After dinner we’re treated to a hay ride. I jump in the first cart, eager to get away from my problems and my friends from class sit next to me right away, but the last person in our cart is Niam. Everyone giggles and once the cart starts moving they shuffle around in the back until Niam is seated next to me and then they move away from us, giving us space to talk semi-privately.

“No” I whisper harshly at him.

“No? But I didn’t say anything” he looks at me with his hands open and his head cocked to the side.

“Fine. Say it.” I feel like I’m daring him to confess his darkest secrets to me.

“I got you this,” he pulls something from his backpack and presses it into my hands, “it doesn’t mean anything unless you like me but if you don’t, you can think of it as an apology for other people being dumb.”

It’s a stuffed animal. In the low light and with the wagon bouncing around it takes a second to see that it’s a stuffed tiger wearing a green shirt with the words “Frost Valley” on it.

It’s fur is soft under my hands.

“I really like you” he stares off the side of the wagon like he hasn’t uttered the words. I let it hang so long I can almost taste his anxiety. “And….I just wanted to ask you to the dance next week.”

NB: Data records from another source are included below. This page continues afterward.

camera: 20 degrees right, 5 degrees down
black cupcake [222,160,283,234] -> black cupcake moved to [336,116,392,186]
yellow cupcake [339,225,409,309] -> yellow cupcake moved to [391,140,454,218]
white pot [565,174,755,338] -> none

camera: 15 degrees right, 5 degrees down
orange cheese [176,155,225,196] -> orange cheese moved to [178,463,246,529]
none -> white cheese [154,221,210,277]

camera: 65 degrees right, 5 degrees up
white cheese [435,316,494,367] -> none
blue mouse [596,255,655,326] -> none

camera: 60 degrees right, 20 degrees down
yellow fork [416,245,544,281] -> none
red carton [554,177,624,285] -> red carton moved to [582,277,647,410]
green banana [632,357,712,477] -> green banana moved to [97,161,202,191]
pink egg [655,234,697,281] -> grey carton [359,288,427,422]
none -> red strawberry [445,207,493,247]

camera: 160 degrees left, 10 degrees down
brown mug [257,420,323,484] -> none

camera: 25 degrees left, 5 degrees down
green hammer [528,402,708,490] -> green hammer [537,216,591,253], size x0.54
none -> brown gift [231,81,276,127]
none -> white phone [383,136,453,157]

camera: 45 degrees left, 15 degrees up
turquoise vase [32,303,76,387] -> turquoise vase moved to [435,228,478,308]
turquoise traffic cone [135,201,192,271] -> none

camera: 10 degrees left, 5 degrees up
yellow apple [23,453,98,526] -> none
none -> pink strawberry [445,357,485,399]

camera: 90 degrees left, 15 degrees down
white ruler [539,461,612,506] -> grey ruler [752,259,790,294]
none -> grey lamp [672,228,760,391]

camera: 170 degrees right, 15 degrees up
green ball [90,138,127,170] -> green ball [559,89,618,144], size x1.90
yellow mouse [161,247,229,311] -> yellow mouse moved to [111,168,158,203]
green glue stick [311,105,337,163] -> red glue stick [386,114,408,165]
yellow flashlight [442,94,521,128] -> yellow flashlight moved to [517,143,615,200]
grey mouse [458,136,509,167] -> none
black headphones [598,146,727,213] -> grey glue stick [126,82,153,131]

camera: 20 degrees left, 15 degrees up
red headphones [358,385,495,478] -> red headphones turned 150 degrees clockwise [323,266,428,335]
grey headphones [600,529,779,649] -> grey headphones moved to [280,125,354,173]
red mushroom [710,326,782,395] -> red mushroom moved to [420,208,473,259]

I stare at the tiger and then back at the boy who is so terrified of me and yet, so clearly enamored with me. “I don’t know if I like-like you but I’d like to go to the dance with you.” He smiles brightly like I granted him a wish, “Thanks for asking me finally.” Like he granted me a wish in return.

He nervously turns away from me again, but this time he also lays his hand down next to mine. And when I put my hand over his, no one says anything because they can’t see it in the dark.